» **Written task**
Pictures are to be left out, and the rest of the records reproduced exactly.

» **Listed records**
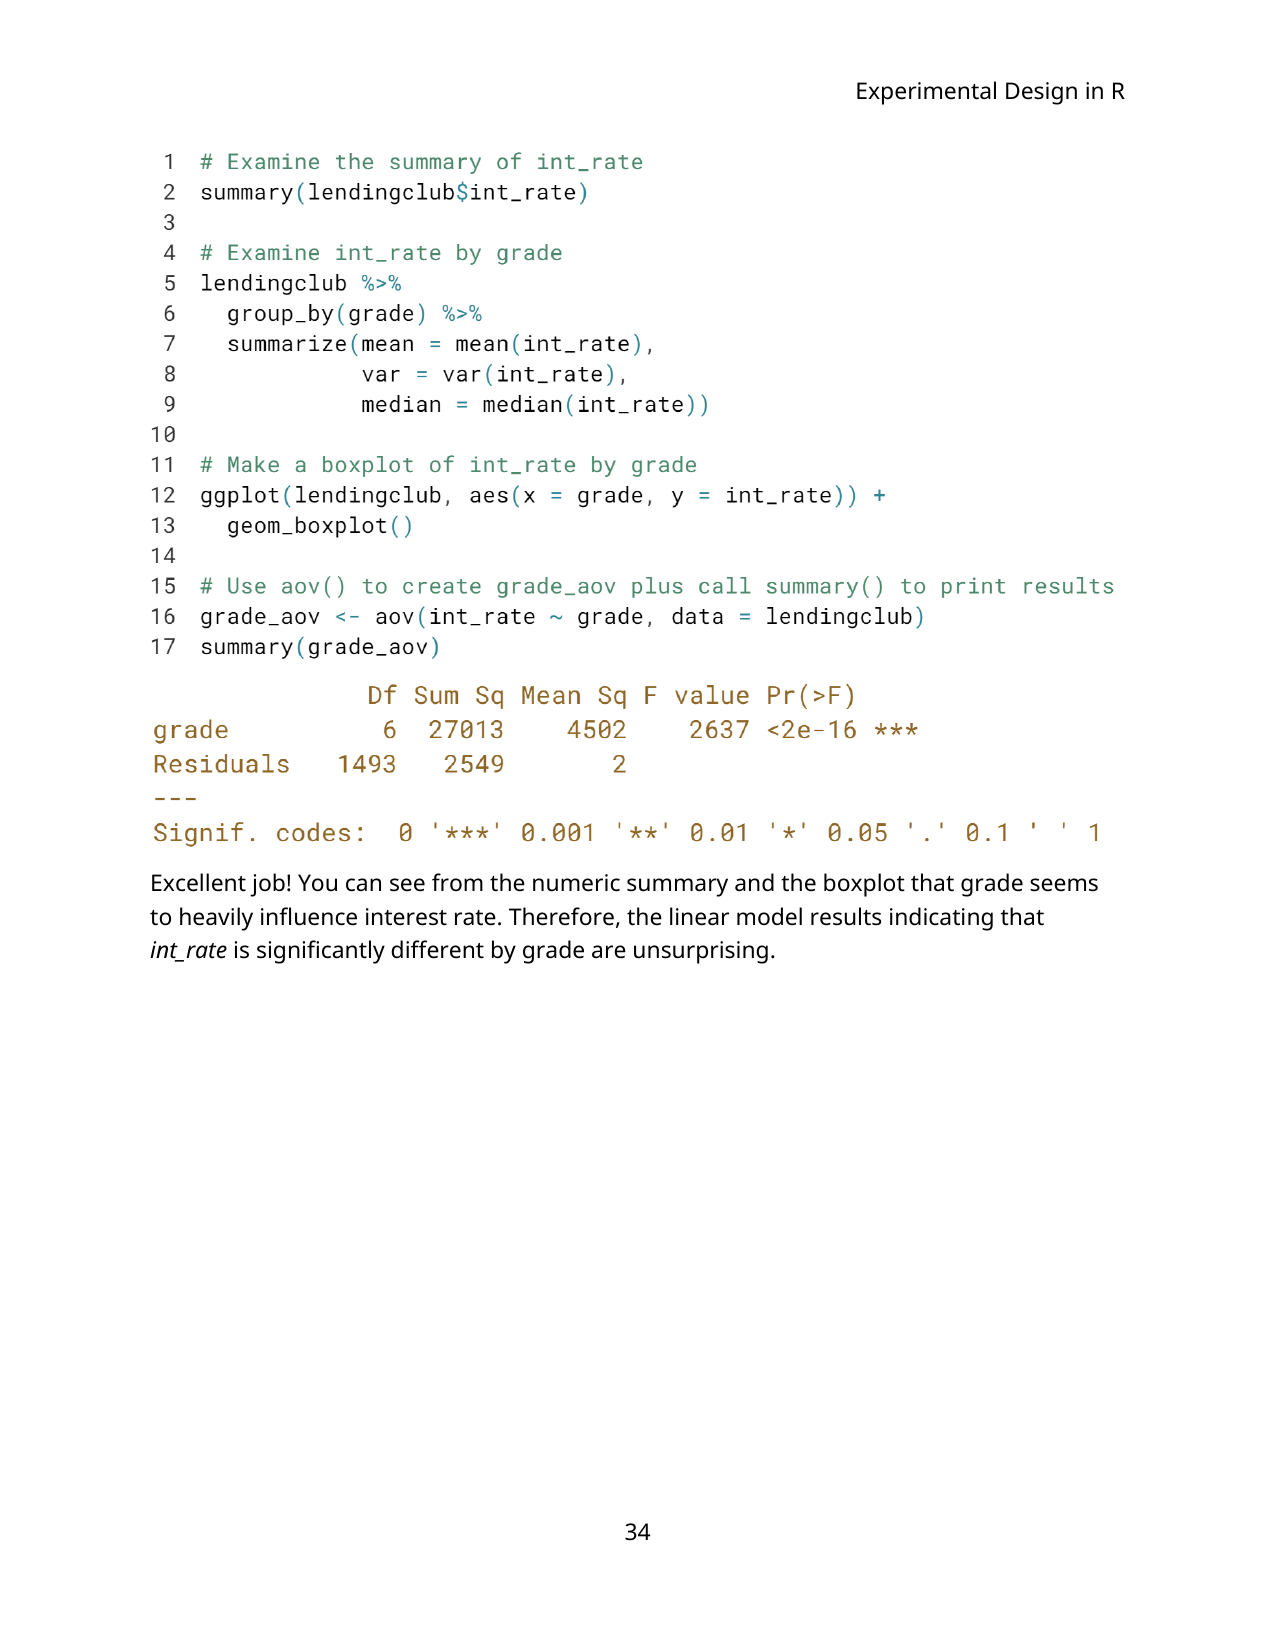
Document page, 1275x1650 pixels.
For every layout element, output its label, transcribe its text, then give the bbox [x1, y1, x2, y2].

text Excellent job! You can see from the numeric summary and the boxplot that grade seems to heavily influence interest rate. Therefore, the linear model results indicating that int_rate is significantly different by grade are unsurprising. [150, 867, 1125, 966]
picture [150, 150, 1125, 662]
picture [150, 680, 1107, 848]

» **Result for this task**
Document page, 1275x1650 pixels.
For every layout element, output its label, transcribe its text, then give the bbox [x1, y1, x2, y2].

text Excellent job! You can see from the numeric summary and the boxplot that grade seems to heavily influence interest rate. Therefore, the linear model results indicating that int_rate is significantly different by grade are unsurprising. [150, 867, 1125, 966]
picture [150, 150, 1125, 662]
picture [150, 680, 1107, 848]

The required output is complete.